I want to empower young people to embody, through experience, powerful tools for becoming successful future citizens, and I believe that the key to achieving this goal is:
Learning Through Doing
I first discovered the phrase “learning through doing” in my work with design thinking. And it has never ceased to amaze me how my journey this year in exploring the role of design thinking to support teachers, students, businesses and the general public has paralleled my journey in exploring personal growth.
This week I ran two short design thinking workshops. One was with a group of high school graphics teachers (undertaking the Marshmallow Challenge) and the other was with our senior management team at the library.
In planning these workshops and later reflecting on them I had an insight. At the core of personal success, (through personal growth) and collective success (through design thinking), I believe there is a very simple cyclical process. It goes something like this:
- We identify a problem. We ask ourselves: what’s currently not working?
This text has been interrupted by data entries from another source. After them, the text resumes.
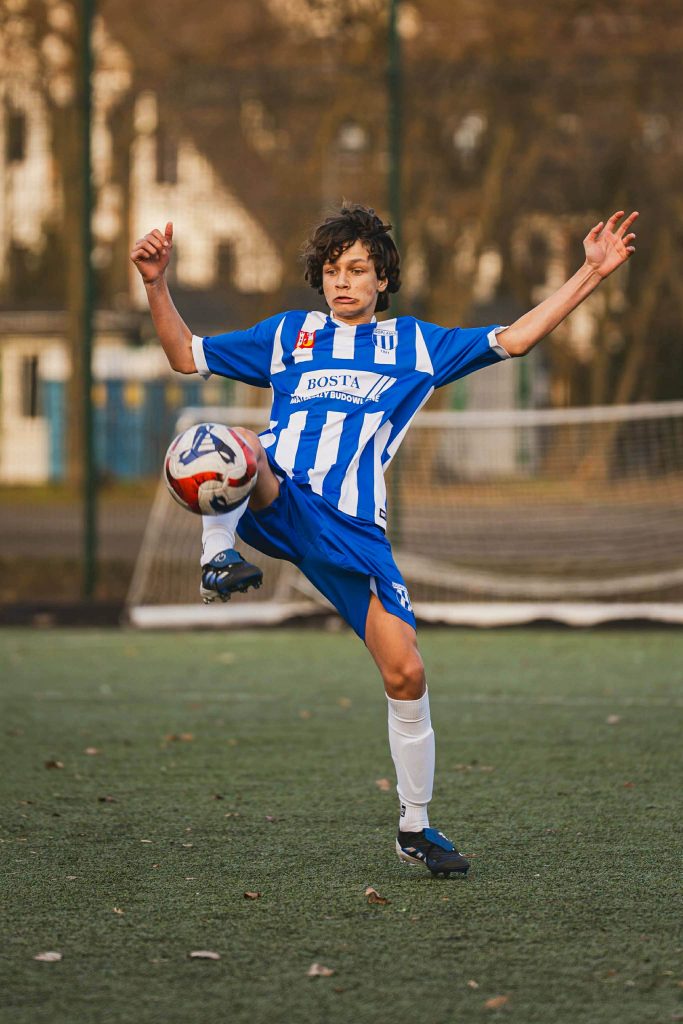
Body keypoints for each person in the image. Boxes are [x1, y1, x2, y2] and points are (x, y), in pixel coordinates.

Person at [131, 203, 637, 877]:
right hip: (277, 494)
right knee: (234, 441)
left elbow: (514, 339)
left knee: (407, 672)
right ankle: (216, 556)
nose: (342, 282)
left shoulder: (416, 346)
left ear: (382, 279)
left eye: (356, 269)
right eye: (332, 270)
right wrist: (155, 282)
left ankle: (414, 829)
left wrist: (590, 273)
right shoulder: (288, 334)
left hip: (351, 529)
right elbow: (183, 354)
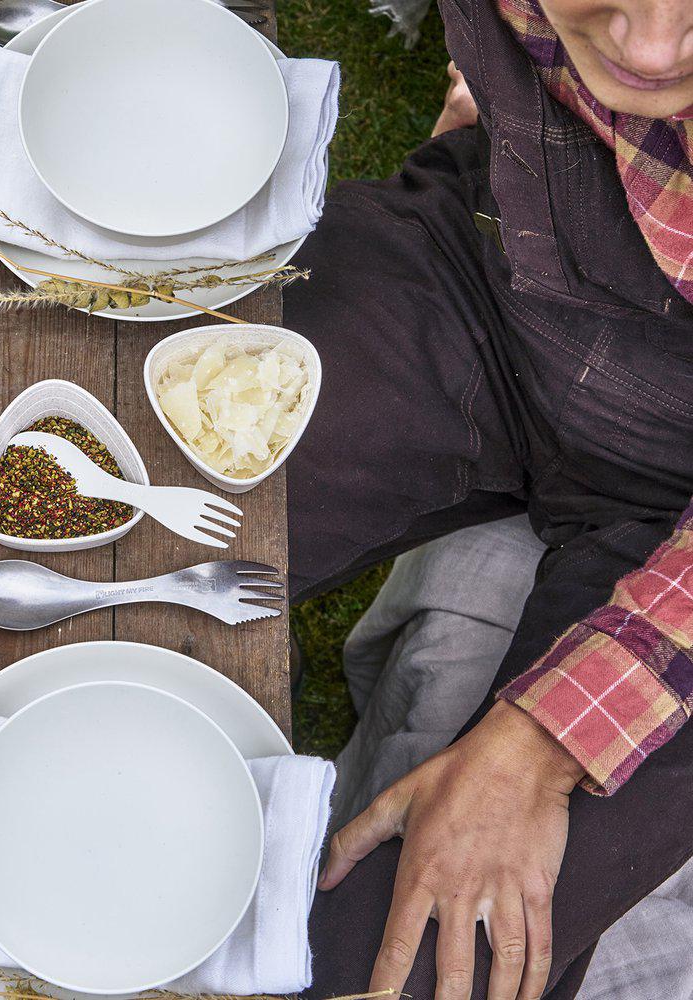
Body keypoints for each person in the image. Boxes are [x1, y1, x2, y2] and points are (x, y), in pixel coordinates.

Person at [284, 1, 693, 998]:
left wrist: (549, 738)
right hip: (495, 271)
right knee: (104, 518)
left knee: (398, 969)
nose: (646, 46)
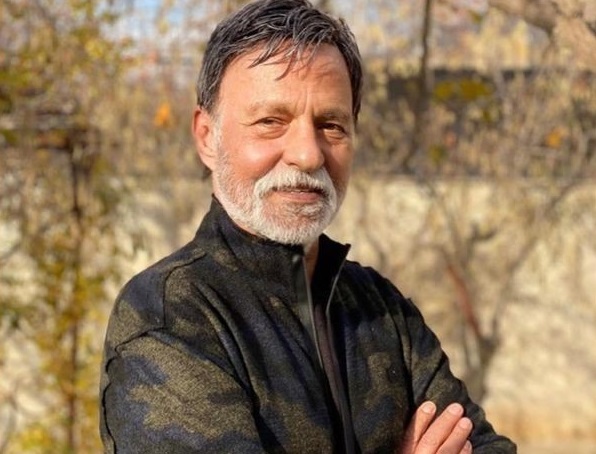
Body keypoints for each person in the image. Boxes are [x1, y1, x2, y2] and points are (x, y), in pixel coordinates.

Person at [99, 0, 517, 452]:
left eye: (331, 125)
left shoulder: (381, 309)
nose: (308, 154)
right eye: (271, 122)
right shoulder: (171, 317)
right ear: (207, 137)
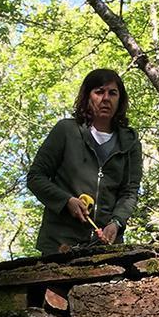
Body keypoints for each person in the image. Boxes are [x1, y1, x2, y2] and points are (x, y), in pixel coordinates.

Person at [27, 68, 143, 254]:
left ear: (120, 100)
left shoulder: (130, 142)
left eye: (113, 93)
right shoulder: (66, 131)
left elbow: (129, 192)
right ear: (87, 97)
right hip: (60, 244)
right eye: (99, 92)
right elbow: (35, 177)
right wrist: (66, 201)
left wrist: (116, 223)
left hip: (105, 247)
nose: (106, 98)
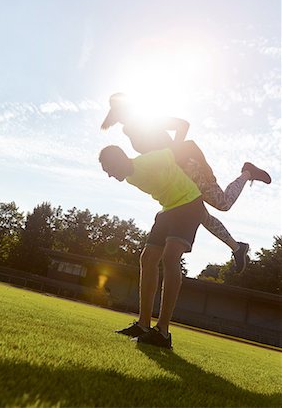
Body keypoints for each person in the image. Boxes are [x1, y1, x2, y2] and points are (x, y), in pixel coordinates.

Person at [101, 93, 271, 273]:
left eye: (121, 111)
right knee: (200, 215)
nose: (120, 118)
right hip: (176, 176)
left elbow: (183, 126)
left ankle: (247, 172)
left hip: (189, 168)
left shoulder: (147, 120)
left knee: (223, 203)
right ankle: (237, 248)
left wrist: (182, 156)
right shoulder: (129, 130)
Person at [99, 143, 205, 349]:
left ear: (118, 160)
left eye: (109, 170)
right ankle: (143, 325)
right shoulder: (130, 177)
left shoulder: (148, 159)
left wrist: (206, 168)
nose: (110, 176)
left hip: (189, 203)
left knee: (170, 257)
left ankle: (163, 332)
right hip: (169, 208)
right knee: (147, 258)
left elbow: (188, 146)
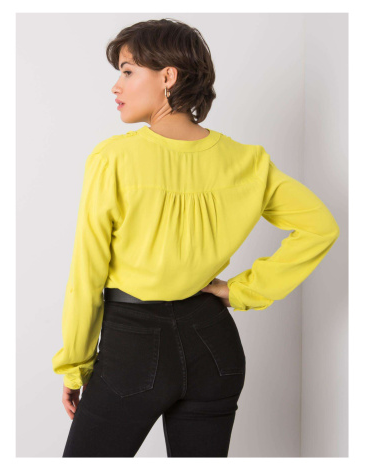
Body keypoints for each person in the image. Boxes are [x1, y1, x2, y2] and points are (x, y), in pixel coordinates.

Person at [51, 18, 340, 458]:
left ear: (168, 76)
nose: (116, 86)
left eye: (127, 71)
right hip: (214, 344)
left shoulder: (114, 158)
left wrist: (75, 366)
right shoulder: (247, 161)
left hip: (132, 349)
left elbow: (86, 274)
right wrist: (239, 291)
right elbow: (321, 226)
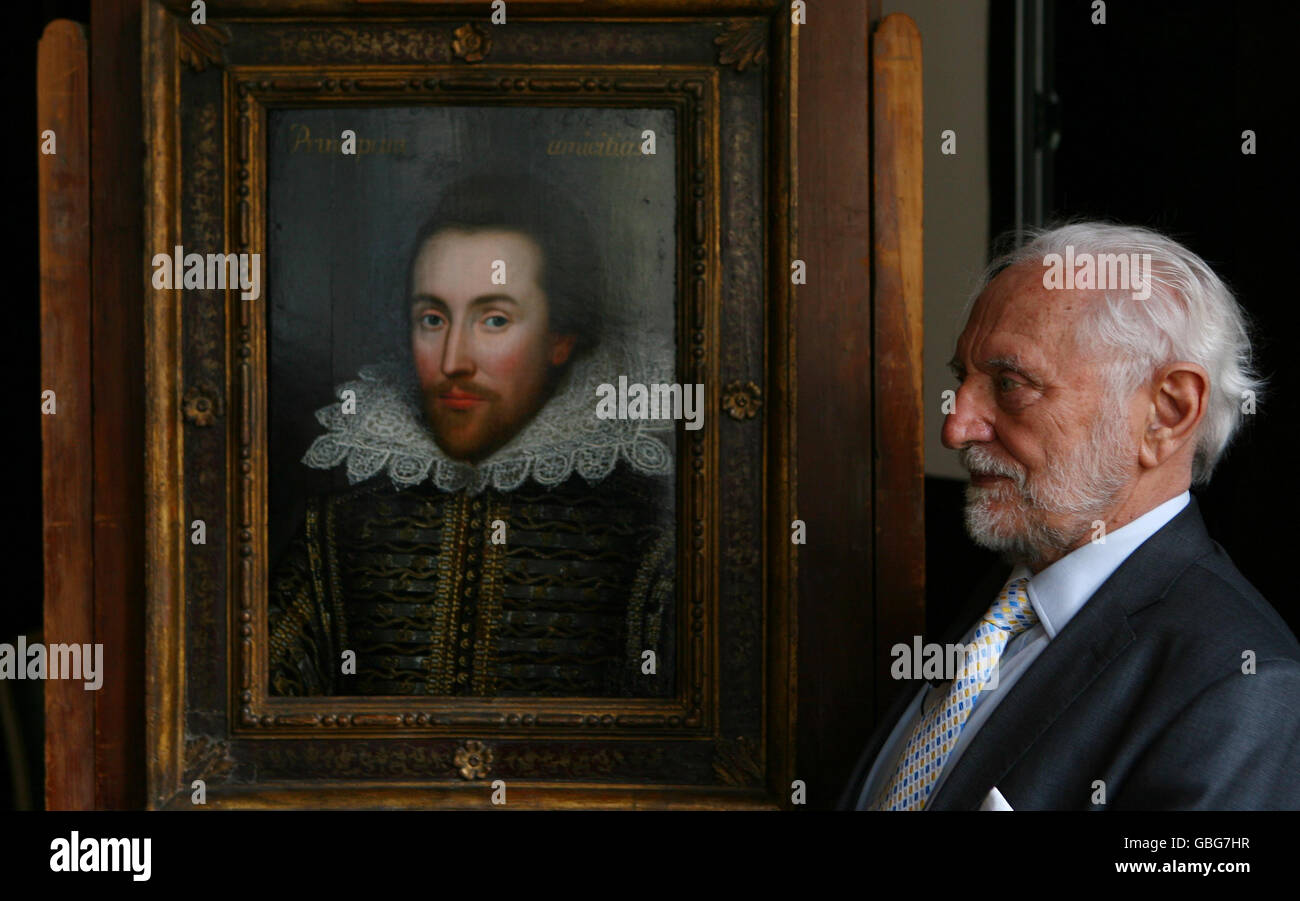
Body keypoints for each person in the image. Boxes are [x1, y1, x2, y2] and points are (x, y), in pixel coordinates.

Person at [841, 222, 1300, 810]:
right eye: (964, 379)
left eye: (1010, 384)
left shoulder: (1240, 687)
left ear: (1167, 413)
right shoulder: (992, 597)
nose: (955, 428)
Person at [268, 174, 677, 698]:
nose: (452, 362)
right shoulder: (336, 527)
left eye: (495, 319)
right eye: (433, 318)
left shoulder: (649, 535)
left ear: (560, 338)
- We turn this problem into an opportunity. We shift our mindset from pessimism, to realism to optimism. We imagine an ideal future, where this problem no longer exists and we start to think in terms of possibilities.
- We take courageous action in the direction of the ideal future. We take one small step, one small calculated risk with an acceptance that this action might lead to “failure”. We are prepared to “fail” because we know that “failure” only leads to learning.
- We reflect on our experience of taking action. We ask ourselves: what did I learn and what would I do differently? With this reflection comes insight…an aha moment! Insight brings a new perspective to our current situation and suddenly we find we have grown and moved forward! When the time is right and we find ourself out of balance again, we ask ourself that same question: what’s currently not working? and we start the process all over again.
At the heart of this process, whether it’s design thinking or personal growth, is the act of taking courageous action.
As my awesome coach Vee taught me this year, courage is not the absence of fear, courage is feeling fear and acting in spite of it.
As I look forward to 2014 I can feel my intentionality pulling me toward exploring this concept of learning through doing more. Almost coincidentally, several weeks ago, around the time I was starting to really consolidate this intention, I was invited to speak at an education conference in Singapore next year. This will give me an opportunity to share what I’ve learnt and dive deeper into a few of the hypotheses I’ve built over the last couple of months:
- That when we shift our body we shift our mind
- That in engaging our body completely in the moment, we turn off the critical, judgmental and analytical part of our brain and open ourselves to greater creativity, intuition and imagination
- That the lessons we learn through experiences that engage our whole body in powerful and meaningful ways our embodied for life
I have a dream for Be Awesome that involves empowering young people through powerful experiences, with a series of tools to support them in later life.
So, I’m curious and I would love to hear your opinion on these questions:
- Think back to the most memorable educational experiences of your childhood? In what way were they connected to physical experiences in a particular space?
- If you could give an 8 year old child the gift of just one empowerment tool that would benefit them for the rest of their life what would it be?